Reporters have been barred from Jenin, and there has been no independent verification of who has died and how.

Soldiers emerging from Jenin yesterday afternoon described the fighting as intense. The soldiers sprawled on the ground at a checkpoint amid tanks and armored personnel carriers, their uniforms muddied and bullet cartridges still locked in their M-16 rifles. They talked of home, family and war.

"It was awful," said Lt. Yossi Guy, 23, who finished his army service 18 months ago only to be called up to fight in Jenin. "You couldn't fight. You want to shoot the terrorists, but there were civilians everywhere."

He lives in the coastal city of Netanya, his apartment two blocks from the hotel where, two weeks ago, a Palestinian suicide bomber killed 27 Israelis. Guy said he cut short a vacation in South America to join his unit.

"I'm protecting my house," he said, his rifle resting against a trash bin. "We had to do this. We don't like to do it, but we had to fight to bring quiet. This is for my father, my mother and my brothers."

For the residents of the refugee camp, this is a time of terrible uncertainty. They are refugees a second time over - refugees from the refugee camp - many of their homes probably destroyed. The men are in search of their families, and in search of shelter.

Left with donated clothes and sleeping on thin mattresses in the mosque, the men of Jenin simply sat and waited, and talked of their harrowing days in custody.
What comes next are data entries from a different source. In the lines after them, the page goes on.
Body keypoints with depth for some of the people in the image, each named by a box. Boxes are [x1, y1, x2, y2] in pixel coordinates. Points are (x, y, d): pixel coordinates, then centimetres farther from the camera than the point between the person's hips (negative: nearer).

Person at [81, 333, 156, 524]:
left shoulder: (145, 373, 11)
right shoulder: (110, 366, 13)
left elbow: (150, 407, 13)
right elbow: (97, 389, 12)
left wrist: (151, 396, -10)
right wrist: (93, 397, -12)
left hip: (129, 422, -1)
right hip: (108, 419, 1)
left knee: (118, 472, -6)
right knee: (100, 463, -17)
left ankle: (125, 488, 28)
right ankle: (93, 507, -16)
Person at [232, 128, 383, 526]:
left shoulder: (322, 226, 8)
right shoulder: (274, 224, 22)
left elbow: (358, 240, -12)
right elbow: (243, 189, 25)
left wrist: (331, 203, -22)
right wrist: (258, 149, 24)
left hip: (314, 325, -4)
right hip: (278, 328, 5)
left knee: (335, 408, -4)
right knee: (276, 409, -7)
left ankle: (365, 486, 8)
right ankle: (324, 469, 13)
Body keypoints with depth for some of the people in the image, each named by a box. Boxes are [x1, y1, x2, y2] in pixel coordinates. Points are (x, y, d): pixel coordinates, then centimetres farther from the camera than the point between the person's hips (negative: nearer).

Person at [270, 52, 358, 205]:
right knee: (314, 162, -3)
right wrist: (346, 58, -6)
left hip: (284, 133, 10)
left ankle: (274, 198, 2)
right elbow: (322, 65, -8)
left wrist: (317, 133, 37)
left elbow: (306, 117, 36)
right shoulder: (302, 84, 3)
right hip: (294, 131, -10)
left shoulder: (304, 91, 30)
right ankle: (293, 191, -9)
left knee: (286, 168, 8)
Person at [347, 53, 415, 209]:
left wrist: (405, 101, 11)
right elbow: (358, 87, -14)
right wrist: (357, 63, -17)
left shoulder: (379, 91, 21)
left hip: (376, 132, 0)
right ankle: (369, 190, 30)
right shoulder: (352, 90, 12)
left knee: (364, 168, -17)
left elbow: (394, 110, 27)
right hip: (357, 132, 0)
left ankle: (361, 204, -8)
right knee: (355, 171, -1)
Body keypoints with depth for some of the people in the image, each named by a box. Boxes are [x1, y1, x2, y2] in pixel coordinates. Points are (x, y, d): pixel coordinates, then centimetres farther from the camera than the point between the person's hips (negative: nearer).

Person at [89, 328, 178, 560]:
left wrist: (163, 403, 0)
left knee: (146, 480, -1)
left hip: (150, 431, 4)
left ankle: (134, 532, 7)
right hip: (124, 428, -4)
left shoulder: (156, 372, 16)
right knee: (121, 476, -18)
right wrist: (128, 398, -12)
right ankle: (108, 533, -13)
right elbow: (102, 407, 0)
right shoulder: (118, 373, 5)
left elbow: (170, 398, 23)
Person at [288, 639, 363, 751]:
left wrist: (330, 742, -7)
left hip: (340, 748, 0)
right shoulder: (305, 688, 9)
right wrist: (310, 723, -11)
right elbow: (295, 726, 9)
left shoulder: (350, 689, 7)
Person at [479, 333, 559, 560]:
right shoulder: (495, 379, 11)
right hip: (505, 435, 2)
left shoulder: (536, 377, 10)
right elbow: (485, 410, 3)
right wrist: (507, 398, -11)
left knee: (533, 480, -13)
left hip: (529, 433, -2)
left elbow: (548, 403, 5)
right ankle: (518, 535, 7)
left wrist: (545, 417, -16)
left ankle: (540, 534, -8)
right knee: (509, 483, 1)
Some men, accusing Israeli soldiers of abuse, showed off what they said were burn marks caused by cigarettes. Men complained about the lack of food, the humiliating lack of toilets and the efforts apparently made to crush their spirit.
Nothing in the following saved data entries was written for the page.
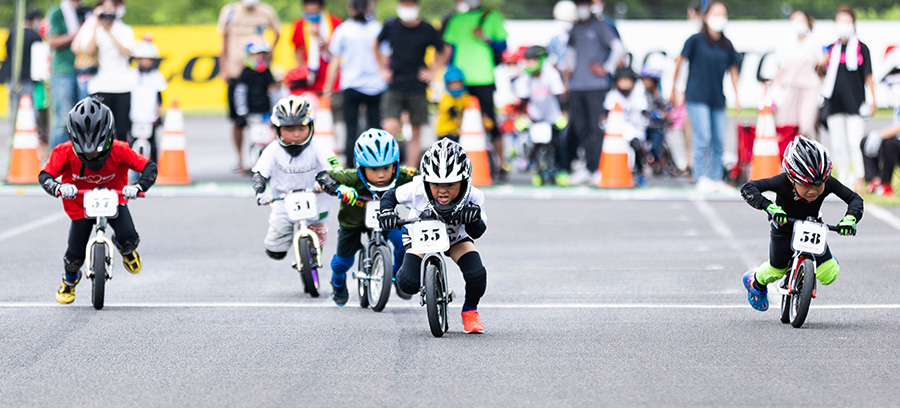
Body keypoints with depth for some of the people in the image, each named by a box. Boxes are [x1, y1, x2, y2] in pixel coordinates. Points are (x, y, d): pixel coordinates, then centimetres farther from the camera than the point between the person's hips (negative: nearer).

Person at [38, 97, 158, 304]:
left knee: (129, 238, -25)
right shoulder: (66, 153, -27)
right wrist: (59, 188, -50)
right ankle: (69, 280, 35)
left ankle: (125, 249, 17)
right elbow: (45, 176, -27)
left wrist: (139, 186, -46)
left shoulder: (119, 151, -27)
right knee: (75, 256, -3)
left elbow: (149, 167, -26)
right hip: (80, 203, 0)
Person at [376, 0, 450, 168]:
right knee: (391, 127, -15)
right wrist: (382, 69, 12)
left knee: (415, 132, 3)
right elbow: (376, 47, 19)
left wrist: (432, 71, 6)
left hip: (417, 88, 0)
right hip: (394, 86, 0)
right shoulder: (390, 26, -1)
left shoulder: (427, 30, -3)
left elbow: (444, 51, 15)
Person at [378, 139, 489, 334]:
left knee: (477, 275, -26)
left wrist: (474, 220, -49)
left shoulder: (473, 198, -33)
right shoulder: (416, 191, -34)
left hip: (456, 238, 0)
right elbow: (391, 195, -14)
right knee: (408, 284, -23)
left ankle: (470, 310, 9)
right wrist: (386, 211, -35)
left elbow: (476, 233, -26)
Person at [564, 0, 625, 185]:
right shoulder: (575, 30, 17)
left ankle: (593, 168, -6)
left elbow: (618, 48, -6)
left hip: (596, 86, -6)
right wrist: (568, 69, 21)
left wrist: (607, 68, -7)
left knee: (595, 127, -8)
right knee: (579, 127, 4)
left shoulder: (600, 27, 0)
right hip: (576, 86, 6)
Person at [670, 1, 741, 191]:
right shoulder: (696, 40, -4)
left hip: (717, 98, 4)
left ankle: (716, 179, 14)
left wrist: (736, 96, 11)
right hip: (697, 97, -4)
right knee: (703, 138, -11)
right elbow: (680, 61, 2)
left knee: (718, 140, 5)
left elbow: (733, 70, 15)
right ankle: (701, 178, -4)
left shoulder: (726, 44, 8)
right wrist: (673, 89, 4)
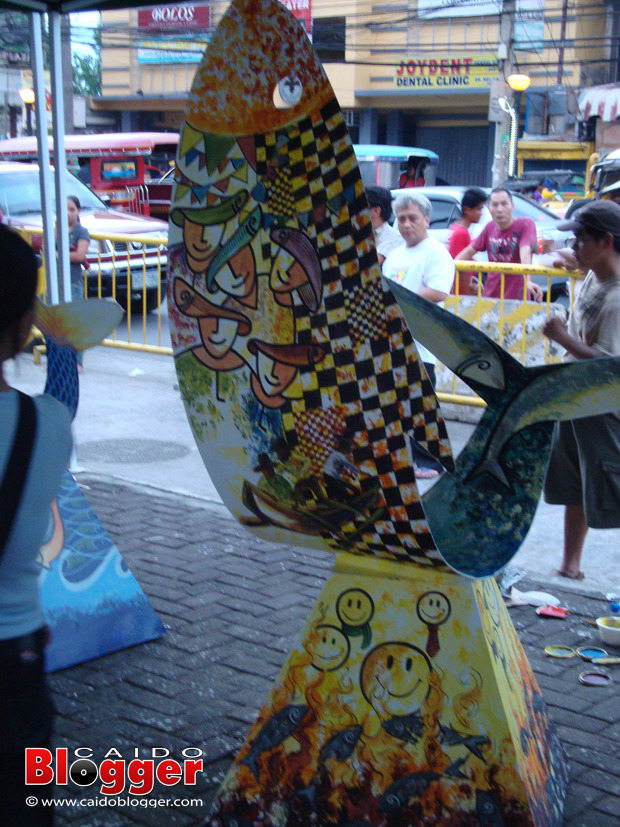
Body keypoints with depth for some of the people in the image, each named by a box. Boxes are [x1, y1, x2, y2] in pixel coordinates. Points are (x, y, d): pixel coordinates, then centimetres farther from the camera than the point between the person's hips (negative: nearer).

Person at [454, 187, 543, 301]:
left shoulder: (525, 224, -8)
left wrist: (527, 281, -40)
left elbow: (525, 252, -25)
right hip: (490, 297, 4)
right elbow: (469, 251, 14)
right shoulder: (490, 227, 7)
Muhamad Amori, 40, lived in the refugee camp with his wife and three children, whom he supported by selling vegetables from a donkey cart. On Friday, he said, soldiers announced their arrival by ripping the door of his house from its hinges. Twenty soldiers piled inside, climbing over the body of a man lying in the street.

Amori said that over the next three hours they searched every cabinet and storage bin. The soldiers, he said, were particularly interested in why he had posters of two young men killed in the camp last year.
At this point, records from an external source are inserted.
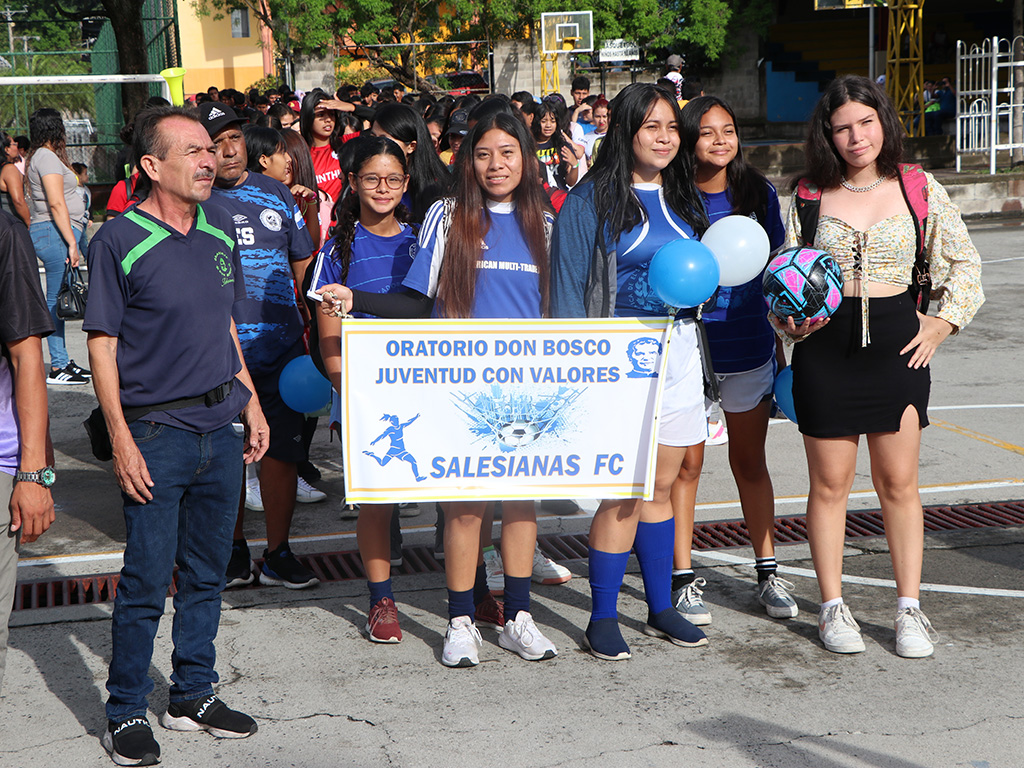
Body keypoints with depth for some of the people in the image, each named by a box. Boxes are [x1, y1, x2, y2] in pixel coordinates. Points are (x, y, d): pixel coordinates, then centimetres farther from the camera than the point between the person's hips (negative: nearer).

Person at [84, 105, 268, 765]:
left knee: (207, 574, 14)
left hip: (221, 427, 6)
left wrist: (249, 400, 14)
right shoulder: (118, 241, -10)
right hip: (157, 434, -6)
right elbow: (103, 344, -9)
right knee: (146, 582, -1)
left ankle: (195, 695, 29)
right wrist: (121, 440, -14)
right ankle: (127, 714, 14)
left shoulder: (220, 226, 8)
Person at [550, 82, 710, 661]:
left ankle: (661, 607, 23)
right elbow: (570, 288, -8)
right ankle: (603, 618, 7)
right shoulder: (592, 200, -6)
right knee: (624, 490, -5)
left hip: (679, 348, 6)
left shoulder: (681, 197, 13)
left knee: (661, 486, 12)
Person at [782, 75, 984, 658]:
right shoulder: (810, 194, 2)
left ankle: (910, 608, 14)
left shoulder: (919, 188, 2)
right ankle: (833, 607, 15)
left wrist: (944, 322, 2)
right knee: (830, 484, 4)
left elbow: (965, 260, 12)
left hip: (896, 339, 0)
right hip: (826, 344, 0)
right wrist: (790, 321, -10)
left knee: (899, 483, 4)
When his sister-in-law, Fathiya Amori, 28, grabbed some small plastic bags, a soldier pointed his gun at her, Amori said. "I told them that we're not involved in anything. They didn't believe me."

The soldiers left, only to return the next night. They forced the women and children into a neighbor's house, handcuffed Amori and his brother, taking the men to another house. There, he said, he was blindfolded and ordered to lie face down among 70 other males, between 14 and 65 years old.